Rendered page images:
=-=-=-=-=
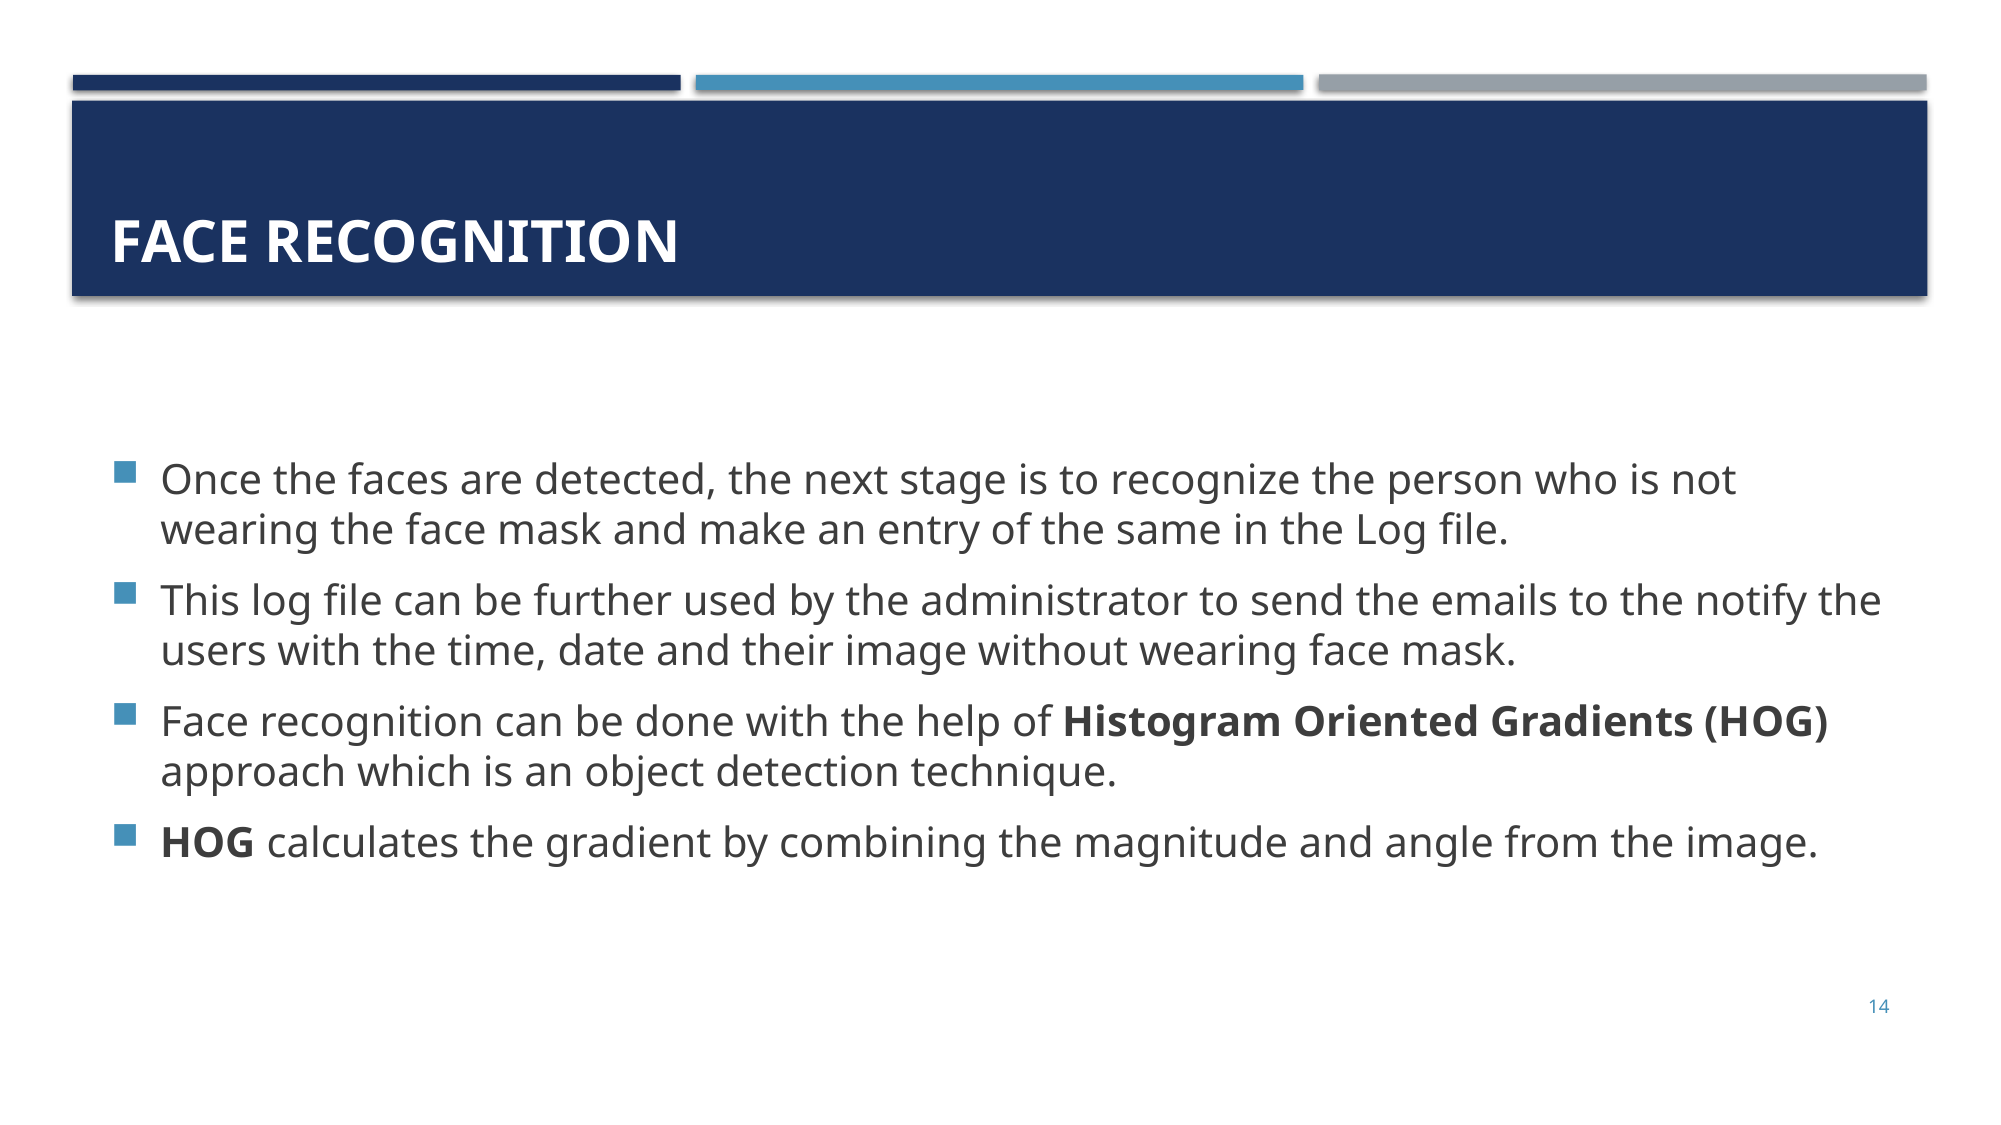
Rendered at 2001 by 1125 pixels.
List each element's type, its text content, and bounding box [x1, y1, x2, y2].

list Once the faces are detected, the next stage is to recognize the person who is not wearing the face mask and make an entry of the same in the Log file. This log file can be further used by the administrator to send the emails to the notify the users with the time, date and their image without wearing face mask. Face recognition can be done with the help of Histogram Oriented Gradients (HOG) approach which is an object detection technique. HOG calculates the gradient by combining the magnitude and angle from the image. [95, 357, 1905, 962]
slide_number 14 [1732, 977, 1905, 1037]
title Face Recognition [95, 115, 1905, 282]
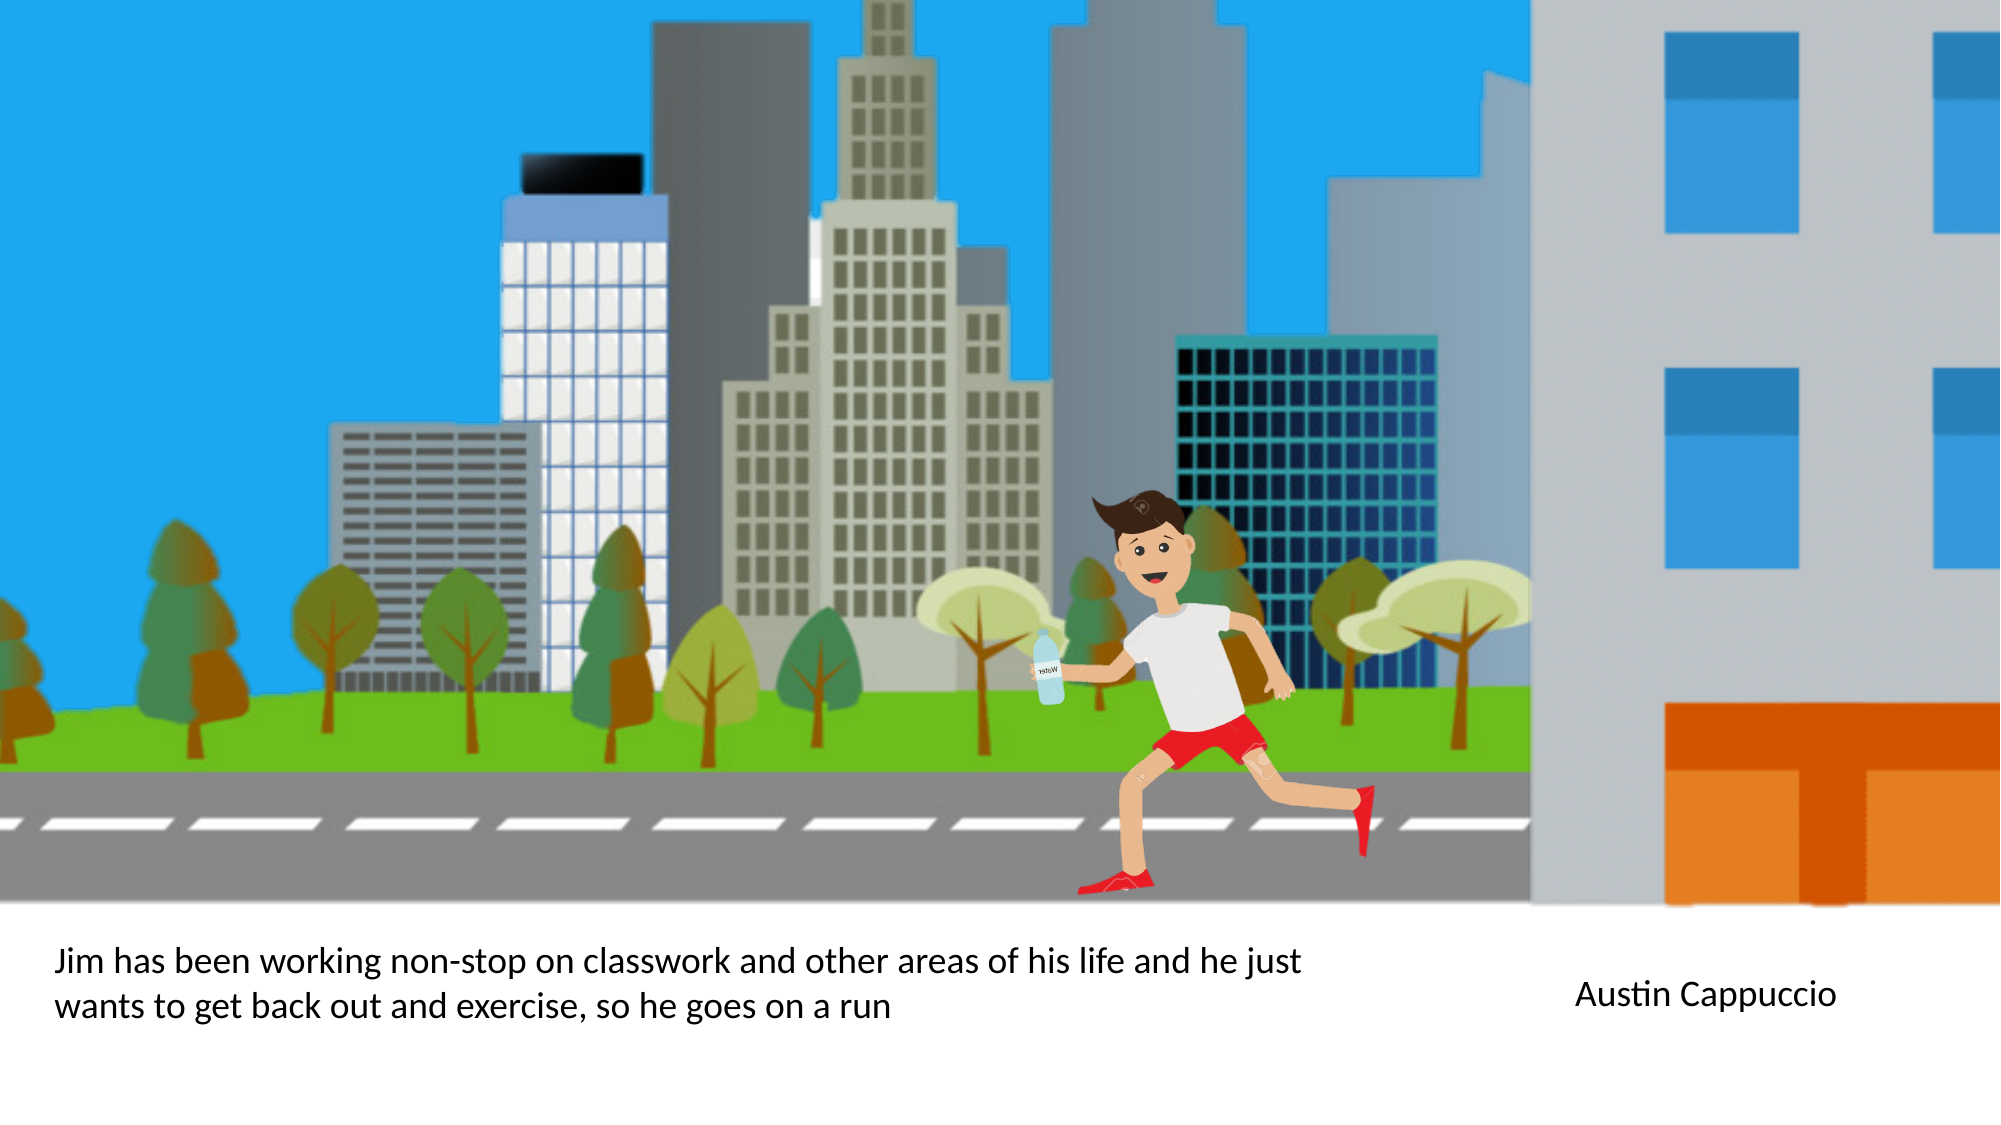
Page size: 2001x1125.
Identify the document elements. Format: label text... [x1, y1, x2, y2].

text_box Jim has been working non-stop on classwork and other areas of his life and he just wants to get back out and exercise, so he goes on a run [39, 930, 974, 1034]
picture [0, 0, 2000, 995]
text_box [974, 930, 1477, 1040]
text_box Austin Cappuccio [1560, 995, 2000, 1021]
=-=-=-=-=
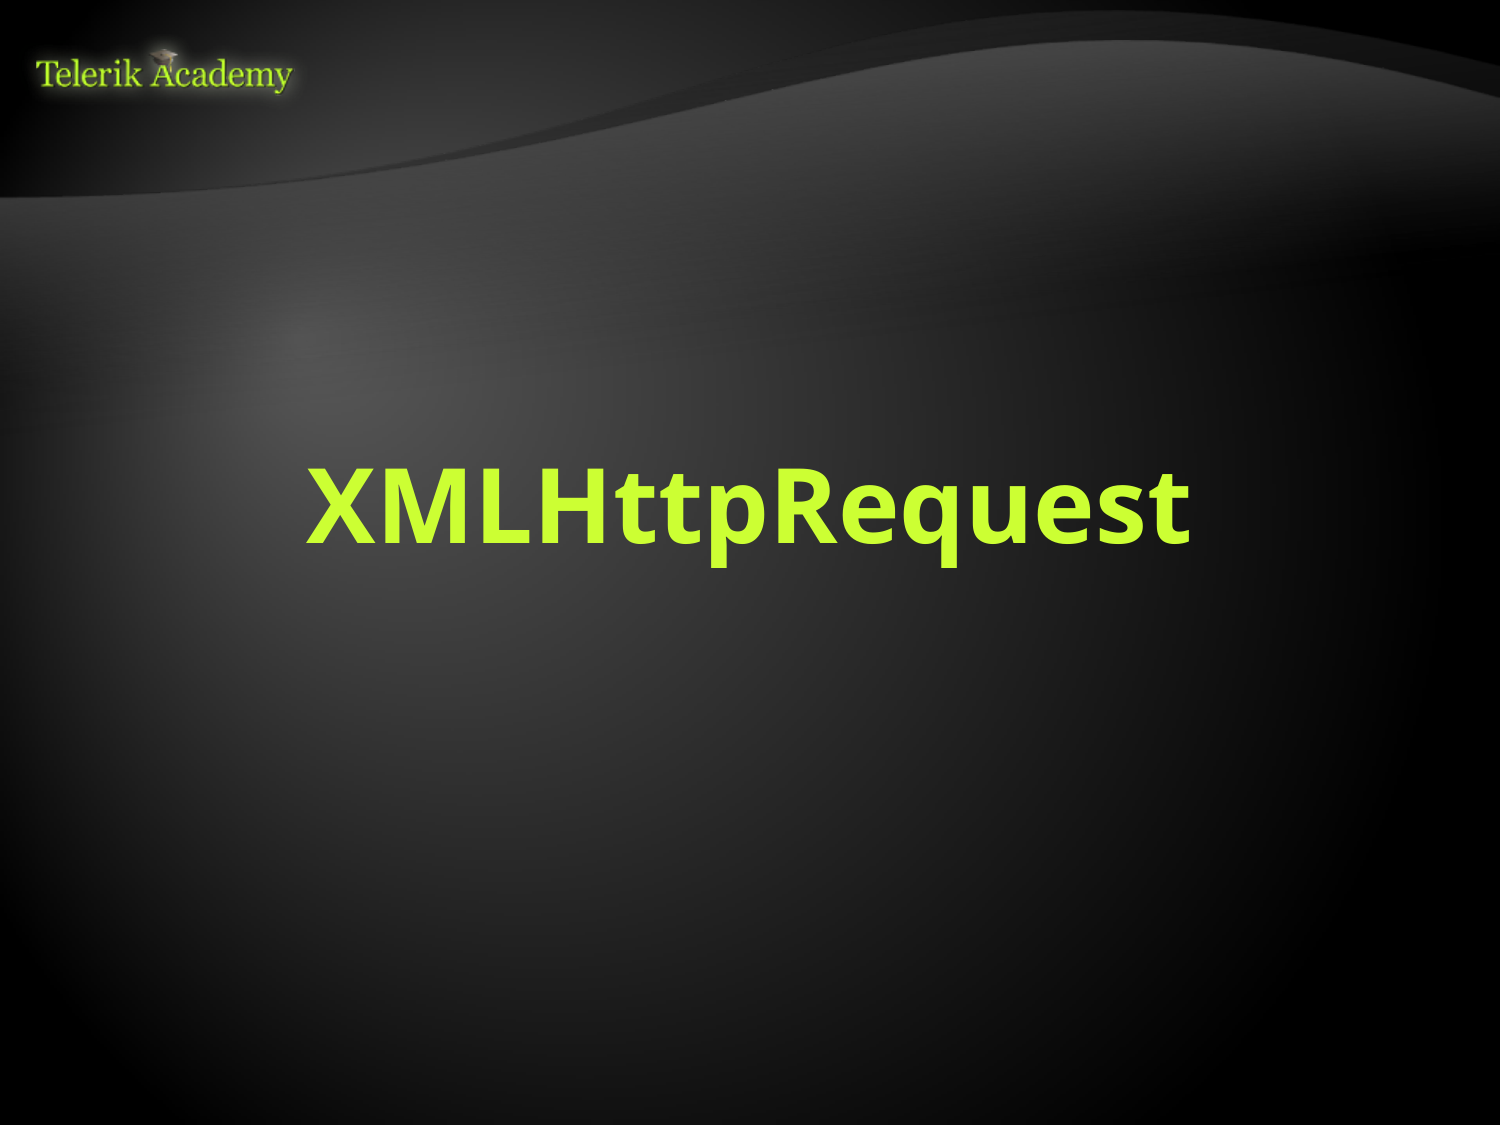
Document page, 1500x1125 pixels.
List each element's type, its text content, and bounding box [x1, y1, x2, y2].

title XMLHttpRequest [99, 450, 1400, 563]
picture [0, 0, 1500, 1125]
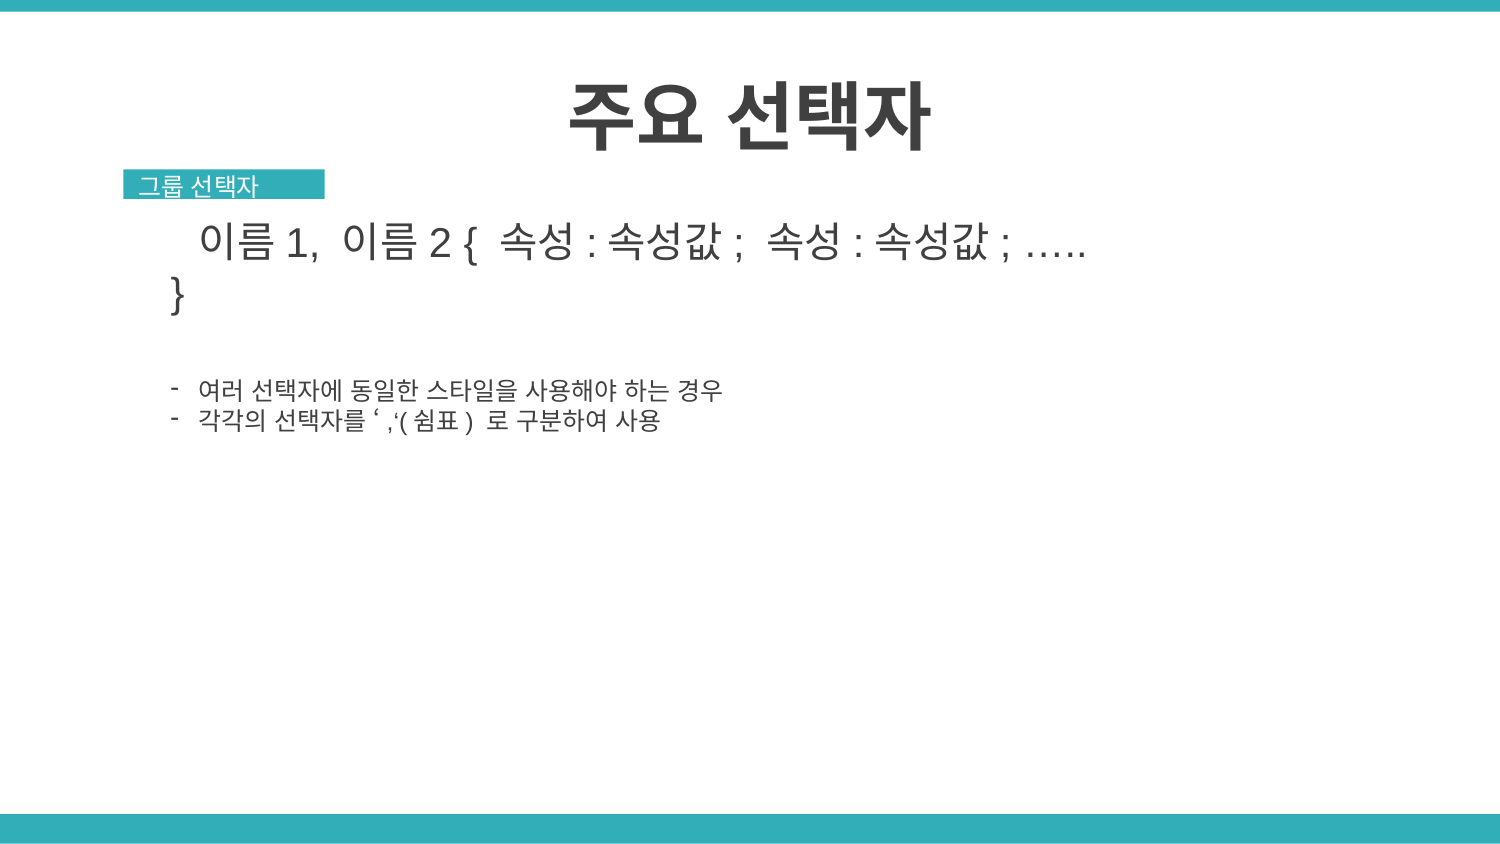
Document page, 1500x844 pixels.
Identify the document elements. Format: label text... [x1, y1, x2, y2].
=-=-=-=-=
## Your objective
Go through the lines above and count those with "pixels"; report only the number.

## Solution to this problem
3